* **Exercise A**: Give each header field shown for the message in the mailing list post, along with its value.
* **Exercise B**: Please duplicate the part of the mailing list post that begins at the words "TEXT/PLAIN (162 lines)" and stops after "over it again.".

* **Passage for review**:
*-*-*

LISTSERV mailing list manager LISTSERV 16.0

Help for ZNG Archives


ZNG Archives

ZNG Archives


[email protected]


View:

Message:

[

First

|

Previous

|

Next

|

Last

]

By Topic:

[

First

|

Previous

|

Next

|

Last

]

By Author:

[

First

|

Previous

|

Next

|

Last

]

Font:

Proportional Font

LISTSERV Archives

LISTSERV Archives

ZNG Home

ZNG Home

ZNG  November 2002

ZNG November 2002

Subject:

CQL Simple Names (IMPT!)

From:

Robert Sanderson <[log in to unmask]>

Reply-To:

Z39.50 Next-Generation Initiative

Date:

Tue, 12 Nov 2002 18:46:52 +0000

Content-Type:

TEXT/PLAIN

Parts/Attachments:

Parts/Attachments

TEXT/PLAIN (162 lines)

As I unfortunately predicted, an extremely thorny problem was discovered
yesterday.  Although this mail is very long, I wanted to cover all of the
ground that we did yesterday so as to hopefully not go over it again.
The end result is a more functional CQL specification and a more
interoperable SRW.


The current situation:

Record schemas and index sets are refered to by simple name, described
in the Explain record.  The record should be retrieved, parsed and
then further queries use this information to interact with the server.

The issue:

There is no session for which the Explain can be declared valid for.
Even by the time that the client reconnects to perform its first
query, the Explain may be invalid.  While this particular situation
may be unlikely, it is significantly more likely that the Explain
information will change over the course of a single user's interaction
with the database.  The only resolution using the current system is to
fetch the Explain record repeatedly -- the more often it is fetched
the more likely it is to be valid.  This is simply not supportable.

*-*-*

(Pose landmark coordinates)

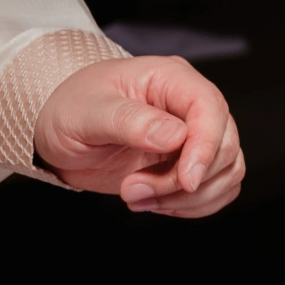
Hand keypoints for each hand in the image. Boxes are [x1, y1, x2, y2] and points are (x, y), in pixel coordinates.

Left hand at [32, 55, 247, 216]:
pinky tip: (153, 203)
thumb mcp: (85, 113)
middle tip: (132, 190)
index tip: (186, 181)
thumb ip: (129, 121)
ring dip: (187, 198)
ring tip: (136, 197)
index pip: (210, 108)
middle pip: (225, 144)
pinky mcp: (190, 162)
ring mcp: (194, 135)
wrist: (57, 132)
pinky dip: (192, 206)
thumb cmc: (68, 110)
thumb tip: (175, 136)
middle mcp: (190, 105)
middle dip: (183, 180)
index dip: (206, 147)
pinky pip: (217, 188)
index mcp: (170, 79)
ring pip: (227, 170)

*-*-*

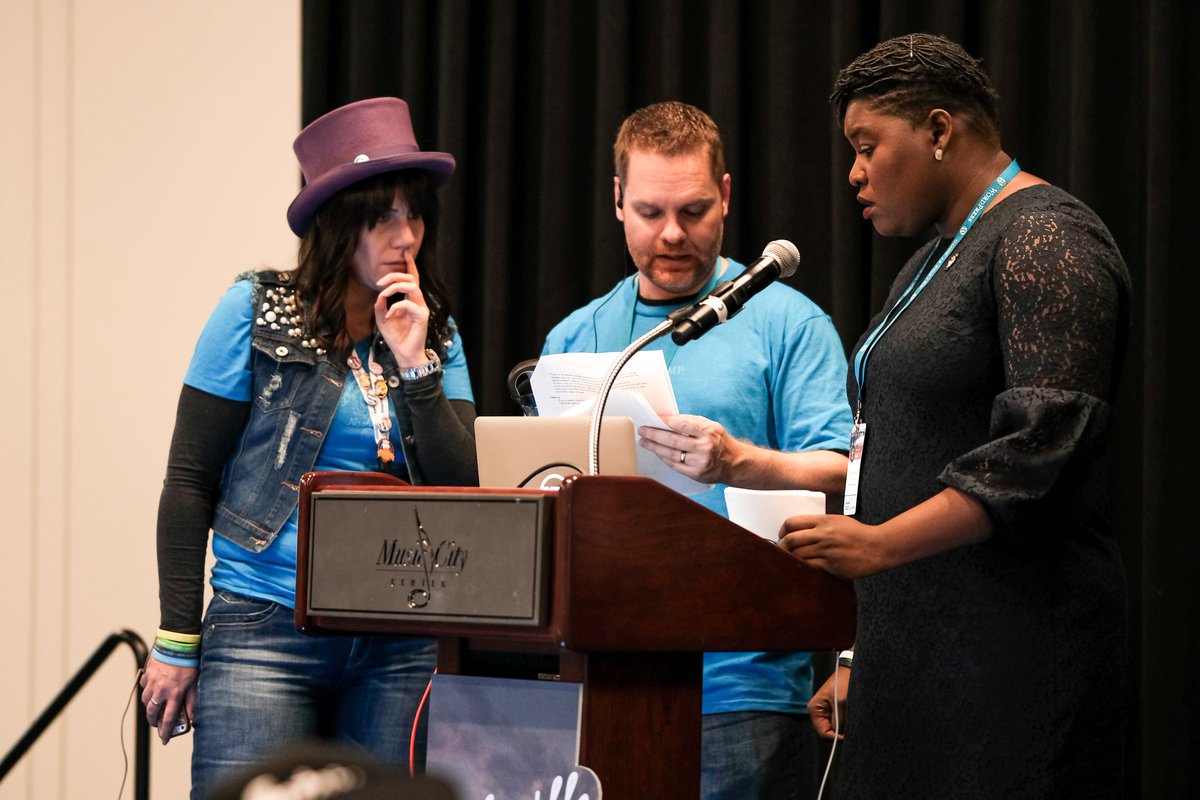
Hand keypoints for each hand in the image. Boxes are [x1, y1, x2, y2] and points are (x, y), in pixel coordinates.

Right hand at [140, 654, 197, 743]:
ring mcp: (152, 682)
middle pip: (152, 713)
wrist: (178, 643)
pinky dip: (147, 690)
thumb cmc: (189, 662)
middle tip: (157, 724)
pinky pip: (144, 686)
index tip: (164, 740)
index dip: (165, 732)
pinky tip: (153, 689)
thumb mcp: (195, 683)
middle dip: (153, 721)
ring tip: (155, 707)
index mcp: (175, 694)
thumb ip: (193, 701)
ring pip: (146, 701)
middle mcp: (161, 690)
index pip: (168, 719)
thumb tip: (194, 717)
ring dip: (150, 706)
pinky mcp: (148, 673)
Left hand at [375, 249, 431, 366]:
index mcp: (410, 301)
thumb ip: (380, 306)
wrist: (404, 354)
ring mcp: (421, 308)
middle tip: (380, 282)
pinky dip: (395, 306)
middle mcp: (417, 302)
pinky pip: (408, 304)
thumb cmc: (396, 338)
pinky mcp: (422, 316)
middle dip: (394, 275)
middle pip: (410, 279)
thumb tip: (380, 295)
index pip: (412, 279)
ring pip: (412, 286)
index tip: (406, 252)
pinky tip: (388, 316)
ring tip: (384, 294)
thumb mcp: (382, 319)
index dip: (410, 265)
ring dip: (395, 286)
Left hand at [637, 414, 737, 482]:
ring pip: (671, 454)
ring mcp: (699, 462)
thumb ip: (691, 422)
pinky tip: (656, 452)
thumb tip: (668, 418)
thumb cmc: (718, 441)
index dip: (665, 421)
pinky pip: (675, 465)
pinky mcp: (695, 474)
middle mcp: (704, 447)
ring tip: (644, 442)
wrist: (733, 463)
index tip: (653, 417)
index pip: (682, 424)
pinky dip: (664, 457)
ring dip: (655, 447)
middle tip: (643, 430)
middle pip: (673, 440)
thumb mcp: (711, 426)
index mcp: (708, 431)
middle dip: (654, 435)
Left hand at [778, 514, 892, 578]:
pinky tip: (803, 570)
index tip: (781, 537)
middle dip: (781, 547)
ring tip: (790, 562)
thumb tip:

*-*-*

* **Written answer A**:
- Subject: CQL Simple Names (IMPT!)
- From: Robert Sanderson <[log in to unmask]>
- Reply-To: Z39.50 Next-Generation Initiative
- Date: Tue, 12 Nov 2002 18:46:52 +0000
- Content-Type: TEXT/PLAIN
- Parts/Attachments: TEXT/PLAIN (162 lines)

* **Written answer B**:
TEXT/PLAIN (162 lines)

As I unfortunately predicted, an extremely thorny problem was discovered
yesterday.  Although this mail is very long, I wanted to cover all of the
ground that we did yesterday so as to hopefully not go over it again.